Ukraińskie dowództwo posłało do walki w obwodzie zaporoskim 82. brygadę desantowo-szturmową, czyli najlepiej wyszkoloną formację wojsk powietrznodesantowych. Celem wysłania na front doborowej jednostki jest zwiększenie postępów kontrofensywy przeciwko Rosjanom - powiadomił w nocy ze środy na czwartek amerykański magazyn "Forbes".

Doborowa ukraińska brygada liczy około 2 tys. żołnierzy i jest wyposażona w zachodni sprzęt - brytyjskie czołgi Challenger 2, a także amerykańskie i niemieckie wozy bojowe Stryker i Marder. Siły powietrznodesantowe wkroczyły do walki w okolicach miejscowości Robotyne w obwodzie zaporoskim - poinformował "Forbes".

Jak podkreślono, 82. i 46. brygada znajdowały się dotychczas w rezerwie, lecz dowództwo w Kijowie zdecydowało się włączyć te formacje do działań bojowych, licząc na skuteczniejsze przełamywanie linii obronnych wroga.

Zachodnie media informowały kilka miesięcy temu, że formowana na zapleczu frontu 82. brygada desantowo-szturmowa jest potężnie uzbrojona. Na jej wyposażeniu znalazły się wszystkie otrzymane od Brytyjczyków challengery oraz ciężkie wozy bojowe przekazane przez Niemcy i USA.

Dyslokacja wojsk powietrznodesantowych i piechoty morskiej pozwoliła w ostatnich dniach wyzwolić miejscowość Urożajne w zachodniej części obwodu donieckiego. Wycofujące się rosyjskie oddziały zostały tam dosłownie zmasakrowane przy pomocy amunicji kasetowej przekazanej przez USA.

W ocenie "Forbesa" udział tak dobrze wyszkolonych formacji w walkach z okupantem to dla Ukrainy zarówno dobra, jak też zła wiadomość. Trzeba bowiem pamiętać, że gdy 82. i 46. brygada oraz jednostki piechoty morskiej zostaną wycofane w celu przegrupowania i regeneracji sił, działania zaczepne Kijowa mogą wytracić impet.

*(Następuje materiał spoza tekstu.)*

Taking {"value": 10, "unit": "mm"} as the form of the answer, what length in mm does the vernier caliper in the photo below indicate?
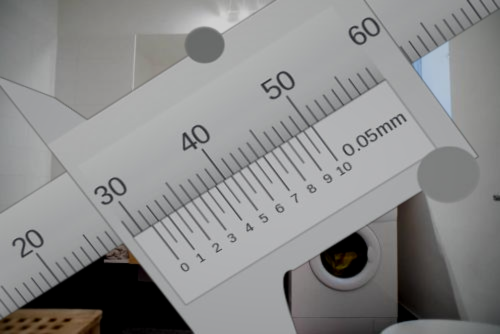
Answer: {"value": 31.2, "unit": "mm"}
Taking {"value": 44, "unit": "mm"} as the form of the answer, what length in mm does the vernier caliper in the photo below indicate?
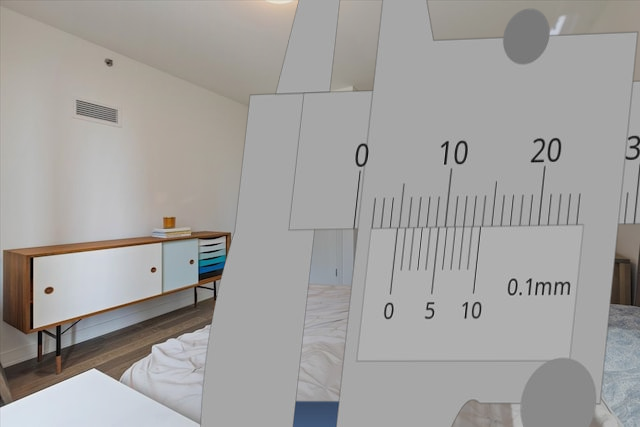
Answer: {"value": 4.8, "unit": "mm"}
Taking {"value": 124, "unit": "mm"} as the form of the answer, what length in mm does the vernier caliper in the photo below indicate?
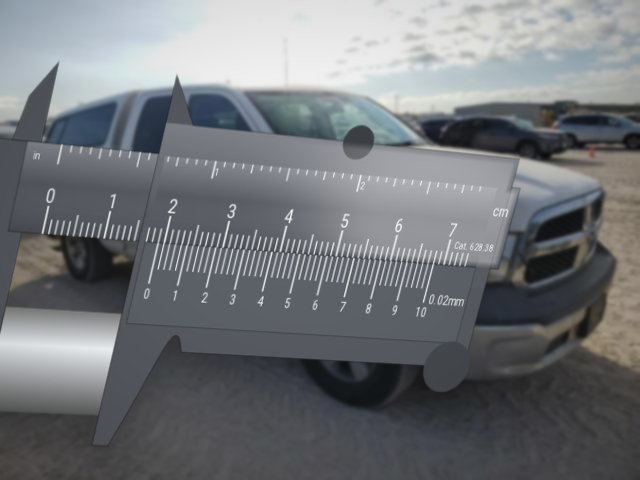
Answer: {"value": 19.0, "unit": "mm"}
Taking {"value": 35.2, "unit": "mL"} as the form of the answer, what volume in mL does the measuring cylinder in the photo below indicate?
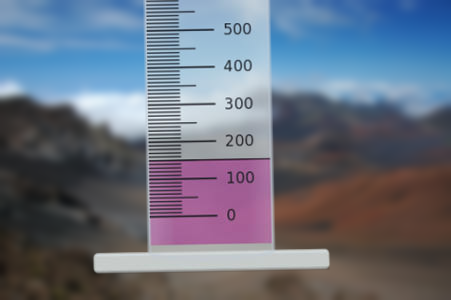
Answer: {"value": 150, "unit": "mL"}
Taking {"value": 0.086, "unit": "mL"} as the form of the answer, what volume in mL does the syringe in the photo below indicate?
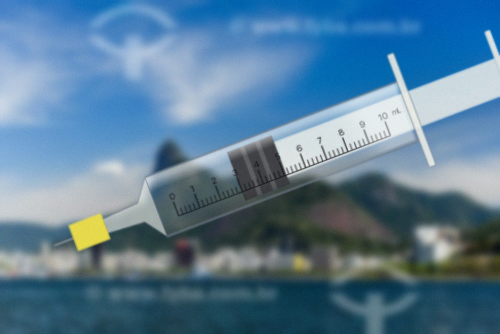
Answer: {"value": 3, "unit": "mL"}
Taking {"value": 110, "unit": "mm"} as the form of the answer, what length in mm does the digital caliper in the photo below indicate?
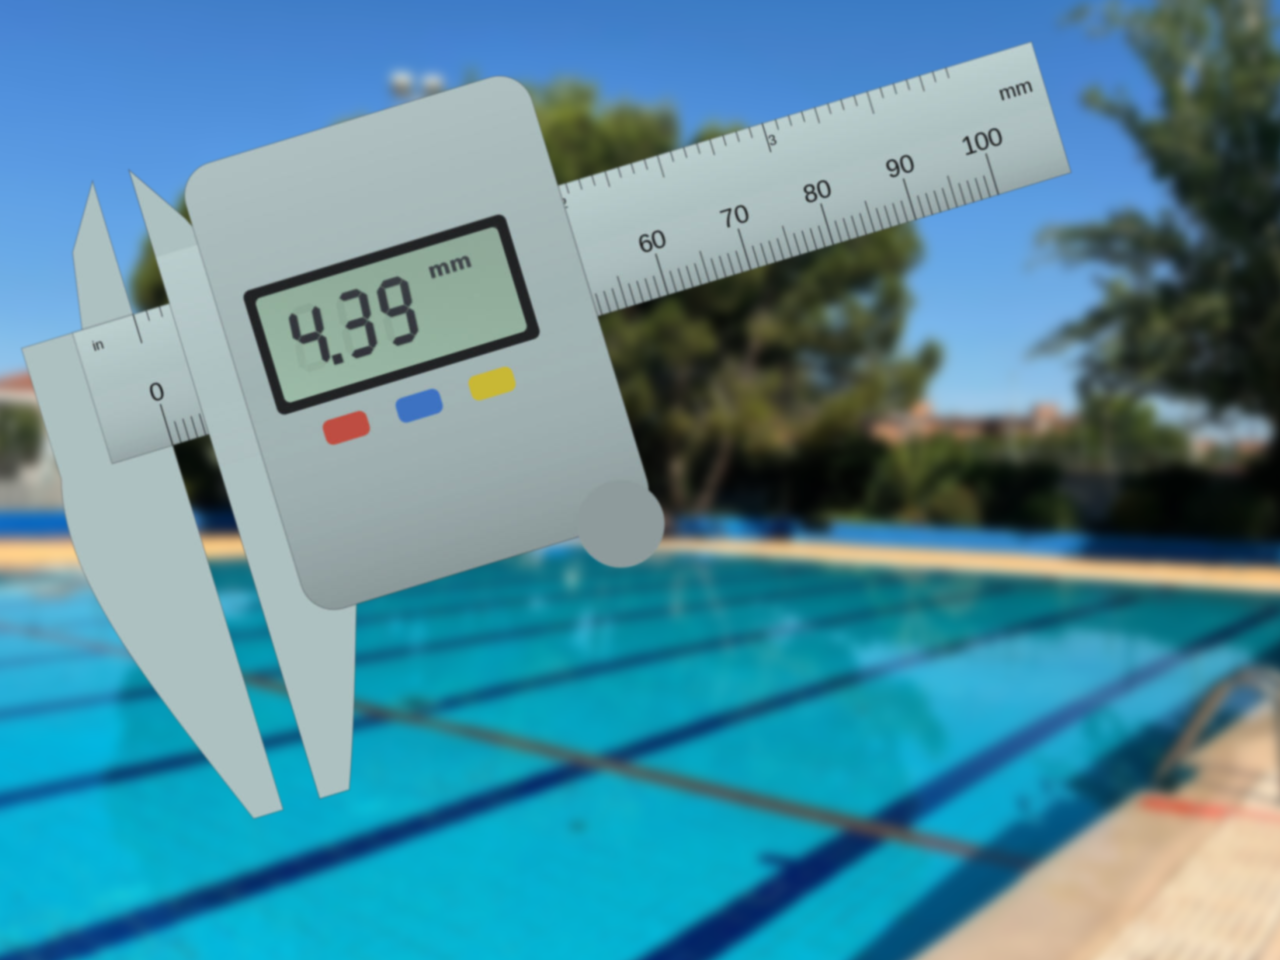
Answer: {"value": 4.39, "unit": "mm"}
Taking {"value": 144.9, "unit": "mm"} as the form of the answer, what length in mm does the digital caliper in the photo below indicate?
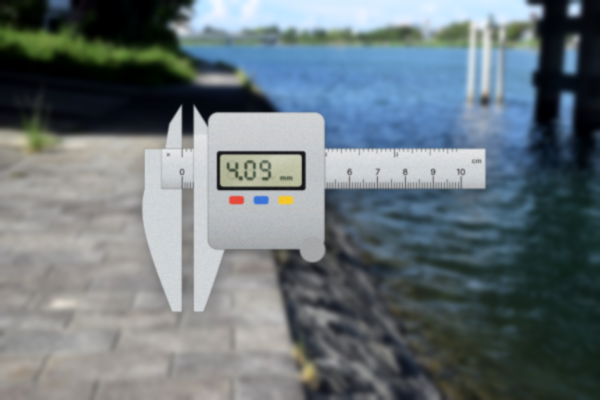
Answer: {"value": 4.09, "unit": "mm"}
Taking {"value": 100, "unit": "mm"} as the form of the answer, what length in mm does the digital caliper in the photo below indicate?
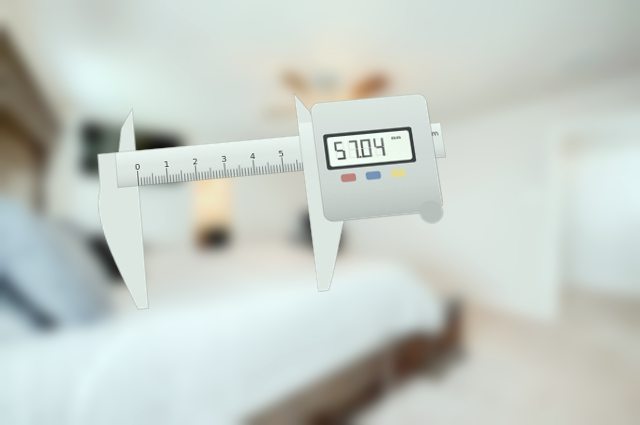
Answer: {"value": 57.04, "unit": "mm"}
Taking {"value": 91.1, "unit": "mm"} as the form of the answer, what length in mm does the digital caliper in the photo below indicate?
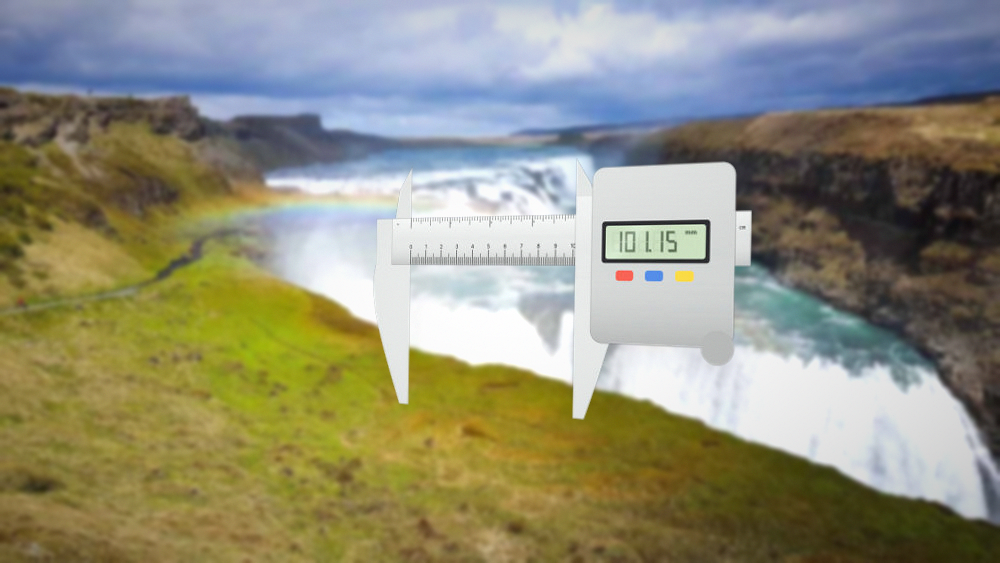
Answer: {"value": 101.15, "unit": "mm"}
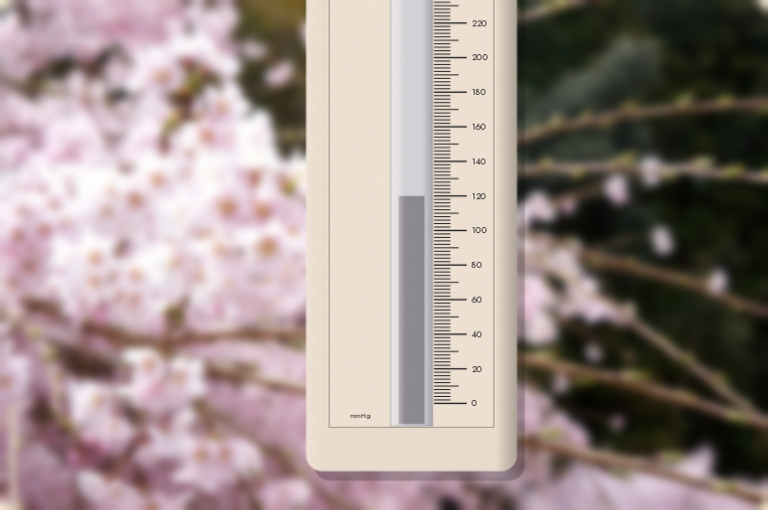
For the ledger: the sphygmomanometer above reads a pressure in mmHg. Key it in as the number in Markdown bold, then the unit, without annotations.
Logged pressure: **120** mmHg
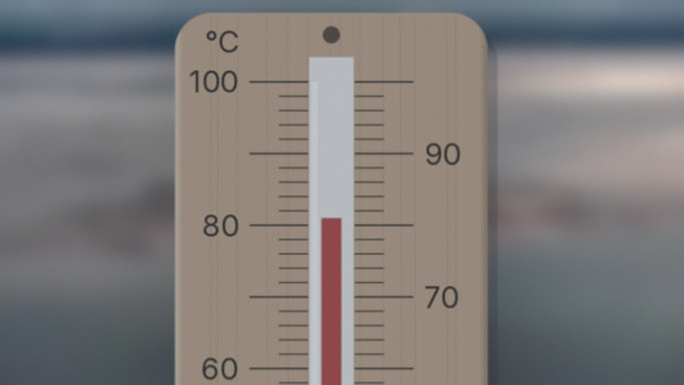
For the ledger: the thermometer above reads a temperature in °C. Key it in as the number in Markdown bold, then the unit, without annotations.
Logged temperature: **81** °C
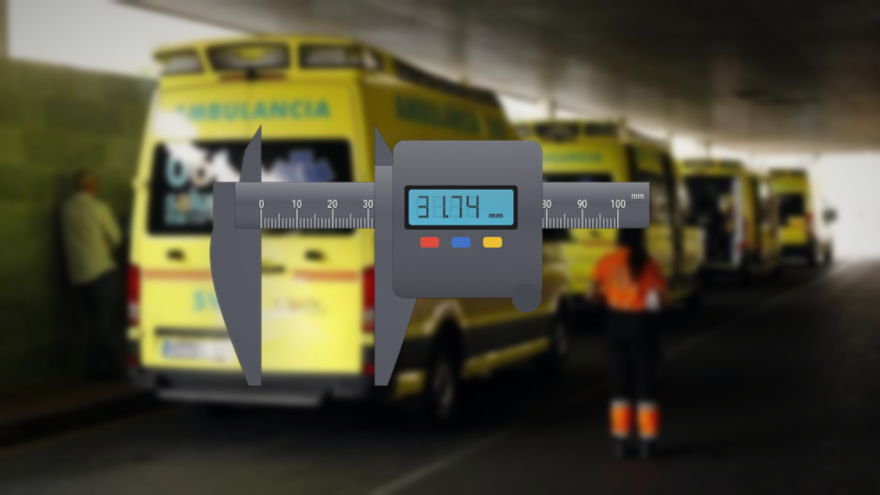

Od pierwszych dni czerwca w obwodach zaporoskim i donieckim na południu i wschodzie kraju trwa kontrofensywa przeciwko rosyjskim wojskom. Ukraińska armia, która musi pokonywać wielowarstwowe linie fortyfikacji przeciwnika, w tym pola minowe, odnotowała jak dotąd ograniczone sukcesy. Władze w Kijowie potwierdziły odzyskanie kontroli nad około 10 miejscowościami, głównie na zachodzie regionu donieckiego.